Published February 25, 2007


The white retiree on the phone wanted to know why I hadn't mentioned the race of three black men involved in a fatal road rage incident on I-4 last Sunday. I didn't think race was factor in the tragic incident that led to the death of a father of three.

He wasn't being critical, and he agreed with my explanation. But in the reports of the shooting, the police mugshots of the three black men stared off newspapers and TV screens in what has become so disturbingly familiar.

He's tired of that, he said.

He's in good company.

On Tuesday, the state Council on the Social Status of Black Men and Boys will conduct its first meeting. The council was formed to look at the problems plaguing Florida's black men and boys - high murder arrest and incarceration rates, violence, poverty, drug abuse, school performance - and come up with solutions.

"This is an advocacy group for black men and boys," said Sen. Frederica Wilson, D-Miami, who will help outline the council's mission and vision when she and fellow members meet.

We often hear of local efforts to improve the lot of black youths, but this is the first concerted statewide effort to look into the plight of black men and boys. It's long overdue.

Consider: The unemployment rate for black men is typically twice as high as the state figure.

One in three of the state's black men are either in prison, going to prison or getting out of prison. In June 2006, more than 42,000, or almost half of the 88,000 men in Florida prisons, were black. The criminal statistics and academic performance for black boys are also depressing.

Still, you can hear the criticism already. Black men and boys don't need to be coddled. Why do we need a council to address the issues of black men and boys? FYI, there is a state council on the status of women.

Some will view this council as another patronizing, feel-good, liberal idea to appease black activists.

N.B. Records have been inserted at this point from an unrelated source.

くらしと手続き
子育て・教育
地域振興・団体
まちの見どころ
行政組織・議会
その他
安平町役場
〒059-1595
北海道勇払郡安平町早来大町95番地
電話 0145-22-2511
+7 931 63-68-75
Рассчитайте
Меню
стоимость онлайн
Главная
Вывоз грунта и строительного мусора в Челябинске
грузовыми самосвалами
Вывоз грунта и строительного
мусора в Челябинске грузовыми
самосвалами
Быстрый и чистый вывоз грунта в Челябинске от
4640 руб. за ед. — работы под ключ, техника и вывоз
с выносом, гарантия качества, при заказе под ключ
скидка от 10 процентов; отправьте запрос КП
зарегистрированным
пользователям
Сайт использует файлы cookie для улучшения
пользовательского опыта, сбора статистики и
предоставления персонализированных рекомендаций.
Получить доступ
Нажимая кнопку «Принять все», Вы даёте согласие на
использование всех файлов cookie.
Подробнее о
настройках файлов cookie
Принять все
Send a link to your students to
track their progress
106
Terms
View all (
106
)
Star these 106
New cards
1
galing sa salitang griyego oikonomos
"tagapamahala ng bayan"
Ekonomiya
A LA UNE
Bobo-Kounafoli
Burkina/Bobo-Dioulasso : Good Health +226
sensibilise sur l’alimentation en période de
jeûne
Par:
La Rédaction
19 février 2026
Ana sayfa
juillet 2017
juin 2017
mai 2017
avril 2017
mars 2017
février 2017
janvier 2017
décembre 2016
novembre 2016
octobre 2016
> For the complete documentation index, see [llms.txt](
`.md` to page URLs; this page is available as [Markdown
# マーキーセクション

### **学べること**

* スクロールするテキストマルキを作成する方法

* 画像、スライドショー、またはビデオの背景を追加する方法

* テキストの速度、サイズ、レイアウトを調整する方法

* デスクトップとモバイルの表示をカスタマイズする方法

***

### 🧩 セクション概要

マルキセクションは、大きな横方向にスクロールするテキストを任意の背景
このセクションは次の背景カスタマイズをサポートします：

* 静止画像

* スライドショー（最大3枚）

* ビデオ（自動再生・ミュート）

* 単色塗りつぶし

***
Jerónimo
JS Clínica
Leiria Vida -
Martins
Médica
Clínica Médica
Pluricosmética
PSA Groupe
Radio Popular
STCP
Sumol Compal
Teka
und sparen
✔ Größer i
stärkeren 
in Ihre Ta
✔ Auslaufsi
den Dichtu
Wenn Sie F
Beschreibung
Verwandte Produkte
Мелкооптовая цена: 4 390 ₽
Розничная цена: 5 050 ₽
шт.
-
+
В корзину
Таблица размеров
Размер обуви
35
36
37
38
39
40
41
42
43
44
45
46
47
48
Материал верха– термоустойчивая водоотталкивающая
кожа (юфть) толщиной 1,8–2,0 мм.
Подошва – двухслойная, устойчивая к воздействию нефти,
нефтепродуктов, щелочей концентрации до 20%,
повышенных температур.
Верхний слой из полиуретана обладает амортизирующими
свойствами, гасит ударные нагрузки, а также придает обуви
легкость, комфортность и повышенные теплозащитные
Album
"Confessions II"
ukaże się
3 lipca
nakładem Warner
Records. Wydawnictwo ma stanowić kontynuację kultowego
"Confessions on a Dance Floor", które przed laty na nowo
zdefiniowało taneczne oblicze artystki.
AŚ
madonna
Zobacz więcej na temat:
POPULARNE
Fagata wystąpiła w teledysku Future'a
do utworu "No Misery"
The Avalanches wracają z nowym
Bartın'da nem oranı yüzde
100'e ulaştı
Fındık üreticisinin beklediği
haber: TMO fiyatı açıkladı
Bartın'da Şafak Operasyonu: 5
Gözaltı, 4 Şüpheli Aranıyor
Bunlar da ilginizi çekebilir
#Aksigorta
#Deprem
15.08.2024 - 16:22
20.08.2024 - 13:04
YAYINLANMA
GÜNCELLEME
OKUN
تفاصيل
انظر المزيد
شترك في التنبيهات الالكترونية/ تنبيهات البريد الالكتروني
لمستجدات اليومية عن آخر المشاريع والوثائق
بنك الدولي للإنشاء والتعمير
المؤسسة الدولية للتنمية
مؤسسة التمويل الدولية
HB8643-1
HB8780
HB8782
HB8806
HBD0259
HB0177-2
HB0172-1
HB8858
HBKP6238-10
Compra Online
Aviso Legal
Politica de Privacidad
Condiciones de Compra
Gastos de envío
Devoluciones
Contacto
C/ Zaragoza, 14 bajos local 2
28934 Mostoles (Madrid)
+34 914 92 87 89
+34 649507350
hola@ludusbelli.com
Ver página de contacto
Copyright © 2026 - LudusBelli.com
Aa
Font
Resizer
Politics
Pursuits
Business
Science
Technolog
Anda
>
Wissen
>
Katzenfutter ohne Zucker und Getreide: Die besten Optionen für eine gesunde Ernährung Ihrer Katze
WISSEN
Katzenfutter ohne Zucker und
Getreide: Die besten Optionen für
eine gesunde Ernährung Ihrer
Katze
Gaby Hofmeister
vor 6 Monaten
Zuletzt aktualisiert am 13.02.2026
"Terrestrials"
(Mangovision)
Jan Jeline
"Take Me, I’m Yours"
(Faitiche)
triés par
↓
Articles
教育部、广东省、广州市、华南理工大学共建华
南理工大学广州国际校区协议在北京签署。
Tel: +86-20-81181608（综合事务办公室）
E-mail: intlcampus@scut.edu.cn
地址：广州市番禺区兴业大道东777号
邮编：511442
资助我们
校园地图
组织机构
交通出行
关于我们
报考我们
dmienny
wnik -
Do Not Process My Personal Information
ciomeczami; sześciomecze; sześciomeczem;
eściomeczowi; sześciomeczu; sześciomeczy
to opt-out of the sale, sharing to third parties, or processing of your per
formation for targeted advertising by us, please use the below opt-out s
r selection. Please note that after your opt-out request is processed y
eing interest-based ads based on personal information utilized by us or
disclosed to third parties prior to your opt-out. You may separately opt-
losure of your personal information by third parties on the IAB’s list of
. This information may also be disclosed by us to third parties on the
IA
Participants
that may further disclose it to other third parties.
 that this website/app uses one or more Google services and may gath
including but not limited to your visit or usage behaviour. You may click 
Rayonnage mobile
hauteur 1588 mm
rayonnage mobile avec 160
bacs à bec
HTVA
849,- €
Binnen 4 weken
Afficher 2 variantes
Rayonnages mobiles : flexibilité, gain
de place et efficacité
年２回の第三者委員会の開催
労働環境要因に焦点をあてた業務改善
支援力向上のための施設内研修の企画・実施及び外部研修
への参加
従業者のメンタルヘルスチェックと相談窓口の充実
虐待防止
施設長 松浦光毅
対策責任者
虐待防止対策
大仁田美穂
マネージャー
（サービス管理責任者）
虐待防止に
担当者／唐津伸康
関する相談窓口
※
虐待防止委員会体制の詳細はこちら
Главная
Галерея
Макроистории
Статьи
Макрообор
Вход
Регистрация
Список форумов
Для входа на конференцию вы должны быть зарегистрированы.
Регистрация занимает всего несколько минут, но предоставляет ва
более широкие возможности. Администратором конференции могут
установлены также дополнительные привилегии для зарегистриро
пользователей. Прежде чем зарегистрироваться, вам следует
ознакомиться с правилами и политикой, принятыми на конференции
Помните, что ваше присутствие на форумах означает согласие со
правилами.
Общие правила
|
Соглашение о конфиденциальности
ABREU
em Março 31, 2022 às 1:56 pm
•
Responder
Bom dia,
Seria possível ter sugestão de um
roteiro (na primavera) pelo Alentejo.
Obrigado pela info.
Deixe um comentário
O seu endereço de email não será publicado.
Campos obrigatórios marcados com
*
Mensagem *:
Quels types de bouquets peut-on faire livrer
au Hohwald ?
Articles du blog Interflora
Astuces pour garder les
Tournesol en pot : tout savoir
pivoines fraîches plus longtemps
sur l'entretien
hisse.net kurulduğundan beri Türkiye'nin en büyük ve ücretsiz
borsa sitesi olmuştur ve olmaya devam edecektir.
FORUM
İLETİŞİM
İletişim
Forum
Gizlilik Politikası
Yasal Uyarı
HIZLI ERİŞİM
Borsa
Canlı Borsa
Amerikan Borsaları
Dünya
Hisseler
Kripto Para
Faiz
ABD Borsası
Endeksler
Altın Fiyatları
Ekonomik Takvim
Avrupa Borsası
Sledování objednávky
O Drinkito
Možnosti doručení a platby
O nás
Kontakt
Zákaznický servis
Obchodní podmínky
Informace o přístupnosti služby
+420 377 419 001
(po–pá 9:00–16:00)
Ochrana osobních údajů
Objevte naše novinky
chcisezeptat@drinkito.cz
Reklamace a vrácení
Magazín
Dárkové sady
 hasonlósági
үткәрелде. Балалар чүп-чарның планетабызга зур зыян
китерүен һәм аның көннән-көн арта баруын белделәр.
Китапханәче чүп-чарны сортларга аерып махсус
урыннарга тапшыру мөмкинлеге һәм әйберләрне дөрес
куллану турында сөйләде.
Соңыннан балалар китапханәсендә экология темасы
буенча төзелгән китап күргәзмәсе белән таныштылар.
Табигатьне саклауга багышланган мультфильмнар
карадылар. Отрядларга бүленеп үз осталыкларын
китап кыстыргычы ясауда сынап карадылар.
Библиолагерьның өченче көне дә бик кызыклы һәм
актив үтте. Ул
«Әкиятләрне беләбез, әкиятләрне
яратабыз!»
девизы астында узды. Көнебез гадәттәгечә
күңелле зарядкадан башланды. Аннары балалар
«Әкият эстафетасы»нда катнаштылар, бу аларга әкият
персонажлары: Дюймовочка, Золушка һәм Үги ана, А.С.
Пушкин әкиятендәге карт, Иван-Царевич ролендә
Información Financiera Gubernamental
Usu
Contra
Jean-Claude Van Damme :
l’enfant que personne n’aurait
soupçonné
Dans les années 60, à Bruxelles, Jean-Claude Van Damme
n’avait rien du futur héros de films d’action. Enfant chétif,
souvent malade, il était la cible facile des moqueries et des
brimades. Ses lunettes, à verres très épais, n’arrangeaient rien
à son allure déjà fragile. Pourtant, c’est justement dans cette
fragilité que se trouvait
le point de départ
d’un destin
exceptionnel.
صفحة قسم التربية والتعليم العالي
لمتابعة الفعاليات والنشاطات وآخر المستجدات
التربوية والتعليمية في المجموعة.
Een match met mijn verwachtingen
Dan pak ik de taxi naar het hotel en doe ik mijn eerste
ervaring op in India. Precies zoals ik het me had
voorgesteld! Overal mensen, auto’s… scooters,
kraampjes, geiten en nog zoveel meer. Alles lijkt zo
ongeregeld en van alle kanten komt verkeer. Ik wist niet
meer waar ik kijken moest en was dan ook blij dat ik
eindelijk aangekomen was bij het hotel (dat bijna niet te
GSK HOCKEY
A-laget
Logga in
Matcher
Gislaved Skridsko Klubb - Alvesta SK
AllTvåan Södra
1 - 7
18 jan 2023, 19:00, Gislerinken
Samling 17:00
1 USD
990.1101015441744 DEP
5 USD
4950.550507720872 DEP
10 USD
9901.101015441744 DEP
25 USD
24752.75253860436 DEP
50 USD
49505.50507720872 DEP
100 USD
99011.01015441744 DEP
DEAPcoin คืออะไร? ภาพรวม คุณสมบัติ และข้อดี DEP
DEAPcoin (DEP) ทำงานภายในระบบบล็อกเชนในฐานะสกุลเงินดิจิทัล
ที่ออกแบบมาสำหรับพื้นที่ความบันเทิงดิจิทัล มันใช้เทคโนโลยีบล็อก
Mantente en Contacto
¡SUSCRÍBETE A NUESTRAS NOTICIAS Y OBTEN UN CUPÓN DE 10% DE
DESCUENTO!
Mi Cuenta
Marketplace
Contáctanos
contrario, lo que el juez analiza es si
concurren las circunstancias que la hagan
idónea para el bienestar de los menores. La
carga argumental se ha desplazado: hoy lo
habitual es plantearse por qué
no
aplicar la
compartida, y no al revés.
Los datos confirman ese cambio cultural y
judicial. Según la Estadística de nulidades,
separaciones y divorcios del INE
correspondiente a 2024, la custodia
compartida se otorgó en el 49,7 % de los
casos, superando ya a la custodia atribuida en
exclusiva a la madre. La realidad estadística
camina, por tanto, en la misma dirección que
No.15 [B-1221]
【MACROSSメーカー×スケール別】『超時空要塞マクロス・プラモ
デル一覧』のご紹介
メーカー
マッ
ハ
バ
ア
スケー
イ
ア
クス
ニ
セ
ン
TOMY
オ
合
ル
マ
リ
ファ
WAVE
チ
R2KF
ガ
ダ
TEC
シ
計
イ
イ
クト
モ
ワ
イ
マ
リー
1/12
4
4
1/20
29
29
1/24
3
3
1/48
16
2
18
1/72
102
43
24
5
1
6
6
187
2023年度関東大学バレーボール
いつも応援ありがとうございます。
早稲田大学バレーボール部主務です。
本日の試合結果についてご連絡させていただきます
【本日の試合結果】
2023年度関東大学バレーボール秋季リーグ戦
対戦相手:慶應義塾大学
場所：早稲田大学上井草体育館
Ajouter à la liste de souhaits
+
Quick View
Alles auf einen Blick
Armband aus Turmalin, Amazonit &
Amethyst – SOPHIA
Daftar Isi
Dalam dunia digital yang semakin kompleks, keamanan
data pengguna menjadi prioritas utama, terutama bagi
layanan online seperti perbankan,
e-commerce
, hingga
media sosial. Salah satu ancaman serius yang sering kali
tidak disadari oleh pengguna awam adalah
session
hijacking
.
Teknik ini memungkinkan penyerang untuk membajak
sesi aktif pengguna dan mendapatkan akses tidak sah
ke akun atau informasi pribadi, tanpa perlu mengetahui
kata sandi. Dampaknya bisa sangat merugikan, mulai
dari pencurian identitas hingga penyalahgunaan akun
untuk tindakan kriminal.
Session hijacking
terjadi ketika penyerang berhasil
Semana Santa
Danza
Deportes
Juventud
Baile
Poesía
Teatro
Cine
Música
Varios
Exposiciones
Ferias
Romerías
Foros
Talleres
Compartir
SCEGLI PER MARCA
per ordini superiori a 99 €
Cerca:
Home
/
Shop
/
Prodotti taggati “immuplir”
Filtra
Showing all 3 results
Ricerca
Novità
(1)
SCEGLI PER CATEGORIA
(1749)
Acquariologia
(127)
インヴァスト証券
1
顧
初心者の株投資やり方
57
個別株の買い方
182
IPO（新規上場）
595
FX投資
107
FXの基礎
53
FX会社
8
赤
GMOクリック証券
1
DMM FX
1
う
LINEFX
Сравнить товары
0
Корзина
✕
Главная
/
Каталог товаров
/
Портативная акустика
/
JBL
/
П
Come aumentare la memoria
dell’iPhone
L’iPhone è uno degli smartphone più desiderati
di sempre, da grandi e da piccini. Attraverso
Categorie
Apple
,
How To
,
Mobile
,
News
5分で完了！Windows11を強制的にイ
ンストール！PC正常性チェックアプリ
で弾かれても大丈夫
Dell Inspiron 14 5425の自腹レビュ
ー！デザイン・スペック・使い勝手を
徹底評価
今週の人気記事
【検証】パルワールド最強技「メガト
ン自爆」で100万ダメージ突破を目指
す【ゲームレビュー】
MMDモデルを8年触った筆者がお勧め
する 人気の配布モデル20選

This council couldn't have been adopted without conservatives' support.

They seem to understand the need to do more than invest in more prison cells.

But to be useful, this council must first resolve the chicken-and-egg puzzle.

How much does the role of history play in the plight of black men in Florida, and when do the sins of the past become a crutch?

Are black men not working because they are lazy or uneducated? Do black boys fall behind because they can't learn or because they're not motivated to learn?

Black children are less likely to live with their fathers. Does it mean that black men are more afraid to commit? If this is learned behavior, can we change it?

These are complex questions. But Wilson believes that if talk can be transformed into action, things can change. Through her 5,000 Role Models of Excellence Program in Miami-Dade, scores of black boys have gone on to college and successful lives.

"You've got to teach boys how to be men," Wilson said. "The boys who are taught to be men become successful men."

Clearly, not enough black boys are learning to be men. Not enough black men are taking responsibility for themselves and for their families. This is a recipe for persistent failure. It will take more than a council with a fancy name to change that, but it's a start.